Eski Cumhurbaşkanı Abdullah Gül'ün 2003'teki 1 Mart tezkeresini önce imzalayıp sonra tezkerenin Meclis'ten geçmemesi için çalışma yaptığı ortaya çıktı. Bir televizyon programına katılan Siyaset Bilimci Prof. Dr. Mehmet Şahin "1 Mart tezkeresinin altında kimin imzası olduğunu biliyor musunuz? Abdullah Gül. Onun imzasıyla geldi bu tezkere. ABD ile görüşüyorsunuz ve "Biz yaptık ama usulen" diyorsunuz" şeklindeki ifşaatının ardından Gelecek Partisi'nden konuyla ilgili bir itiraf daha geldi ve olay bu son dakika gelişmesiyle bir üst perdeye taşındı.
"İMZALAYIP GÖNDERDİ, BİZE DE GEÇMESİNİ İSTEMEDİĞİNİ HİSSETTİRDİ!"
Gelecek Partisi Genel Başkan Yarcımdısı Ayhan Sefer Üstün iddiaları doğruladı. Üstün ifadesinde "Dönemin Başbakanı dosyayı usulen sevk etmiş ve tezkereye karşı olduğunu hissettirmiştir" dedi.
Konuyla ilgili AK Partili milletvekillerinden çok çarpıcı değerlendirmeler geldi. İşte öne çıkanlar:
"PARTİSİNİN ALEYHİNDE ÇALIŞAN PARTİLİLER!"
AK Parti Şanlıurfa Milletvekili Mehmet Ali Cevheri: Siz bir partinin mensubusunuz. Bir parti adına görev yapıyorsunuz. Dolayısıyla sizin o parti politikaları esasında hareket etmeniz gerekiyor. Bu ikircikli ve samimiyetsiz bir tavırdır. Bugün bakıldığında bu isimlerin AK Parti'yi zayıflatmak ve sayın Cumhurbaşkanına zarar vermek için muhalefetle birlik olduğunu görüyoruz.

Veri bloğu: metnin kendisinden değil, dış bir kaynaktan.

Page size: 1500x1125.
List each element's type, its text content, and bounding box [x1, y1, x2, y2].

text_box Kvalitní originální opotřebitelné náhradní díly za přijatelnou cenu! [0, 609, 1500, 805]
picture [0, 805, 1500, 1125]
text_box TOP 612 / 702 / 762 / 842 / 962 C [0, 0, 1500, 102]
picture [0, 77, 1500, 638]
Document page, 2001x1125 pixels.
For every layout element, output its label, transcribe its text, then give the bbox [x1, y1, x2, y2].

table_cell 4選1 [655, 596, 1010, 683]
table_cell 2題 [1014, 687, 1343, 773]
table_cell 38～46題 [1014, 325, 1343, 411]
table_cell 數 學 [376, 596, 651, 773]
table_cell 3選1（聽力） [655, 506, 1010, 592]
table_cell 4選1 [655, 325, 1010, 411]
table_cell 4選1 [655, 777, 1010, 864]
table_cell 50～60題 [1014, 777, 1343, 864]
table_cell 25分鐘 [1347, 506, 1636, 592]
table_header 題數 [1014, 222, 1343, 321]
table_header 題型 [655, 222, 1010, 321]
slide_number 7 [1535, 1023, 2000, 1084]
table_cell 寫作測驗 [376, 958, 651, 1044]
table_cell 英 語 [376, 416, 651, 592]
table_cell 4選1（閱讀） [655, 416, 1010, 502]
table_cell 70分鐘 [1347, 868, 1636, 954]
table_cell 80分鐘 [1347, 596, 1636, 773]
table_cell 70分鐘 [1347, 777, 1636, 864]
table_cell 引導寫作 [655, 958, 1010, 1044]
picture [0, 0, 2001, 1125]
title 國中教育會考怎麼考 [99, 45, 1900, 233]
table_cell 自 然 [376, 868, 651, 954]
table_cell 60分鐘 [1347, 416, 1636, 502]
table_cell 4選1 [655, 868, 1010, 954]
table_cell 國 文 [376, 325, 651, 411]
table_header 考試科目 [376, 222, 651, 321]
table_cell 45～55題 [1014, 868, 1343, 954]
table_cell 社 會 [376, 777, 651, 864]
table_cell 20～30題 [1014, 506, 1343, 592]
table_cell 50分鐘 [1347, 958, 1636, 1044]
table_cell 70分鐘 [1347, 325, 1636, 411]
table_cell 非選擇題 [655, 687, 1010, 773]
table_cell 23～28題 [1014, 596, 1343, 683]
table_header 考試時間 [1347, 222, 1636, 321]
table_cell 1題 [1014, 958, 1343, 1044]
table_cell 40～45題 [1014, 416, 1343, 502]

GÜNEŞ MOTEL OLAYINDAN DAHA ÇİRKİN
AK Parti Ordu milletvekili Metin Gündoğdu: Güneş Motel olayında DP'dena yrılan 11 vekilin CHP'ye destek vererek hükümet kurma pazarlığı var. Bugün de Ali Babacan'ın düştüğü nokta itirafları kapsamında aynı olayı daha çirkin şekilde gerçekleştirdiği ve Abdullah Gül'ün yaptığı şunu ortaya koyuyor. Bu Türkiye'nin menfaatine bir hamle yapılacağı zaman o hamlenin arkasında duramayacağının göstergesidir. Cumhurbaşkanımız çelik gibi dururken bunlar anında esneyebileceklerini göstermişlerdir.
"RÜZGARA GÖRE YÖN BELİRLEYEN TİPLER"
AK Parti Milletvekili Ahmet Sorgun: Bir siyasetçinin bir tezkereye karşı olması yanında olması kadar normaldir. Burada sorun ikircikli tavırdır. İmzaladığınız tezkerenin geçmemesi için çalışmaktır. Bu bir tarzdır bir karakterdir. Babacan olayı da böyledir. Burada bir sabitiniz yok. Rüzgar ne yöne gelirse ona göre güçlü tarafın, galibin yanında olma ve "Ben de oradaydım" psikolojisidir bu.
SESSİZLİKLERİYLE ÖVÜNÜYORLAR!
Prof. Dr. Mehmet Şahin: Milletvekilliği, Ekonomi Bakanlığı, Dışişleri Bakanlığı, Başbakanlık, Cumhurbaşkanlığı, akıllarına gelebilecek her türlü makama gelmiş kişiler kritik dönemlerde dikkat edin hiç yoklar.
Bir de bununla övünürler. Sayın babacan dedi ki "Benim bir açıklamamı gördünüz mü?" görmedik. İşte sorun da burada. Konuşma orucuna girip ayrıldıktan sonra biz göbeğindeydik görünmek istemedik türünden çıkışlar. Gül ve Babacan gibi.
FARKINDA OLMADAN KARAKTERİNİ ÖZETLEDİ
Eski milli futbolcu ve AK Partili Milletvekili Alpay Özalan, konuya ilişkin Twitter hesabından paylaşımda bulundu. Özalan, ''Ali Babacan, az önce 2018'de Abdullah Gül'ü ortak aday göstermek için CHP ile anlaştıklarını ama son anda başka bir partiyle pürüz çıktığını söyledi. Ali Babacan, Ak Parti'den 2019'da ayrıldı. Yani AK Parti üyesiyken CHP ile ittifak yaptı. Farkında olmadan karakterini özetledi.'' ifadelerini kullandı.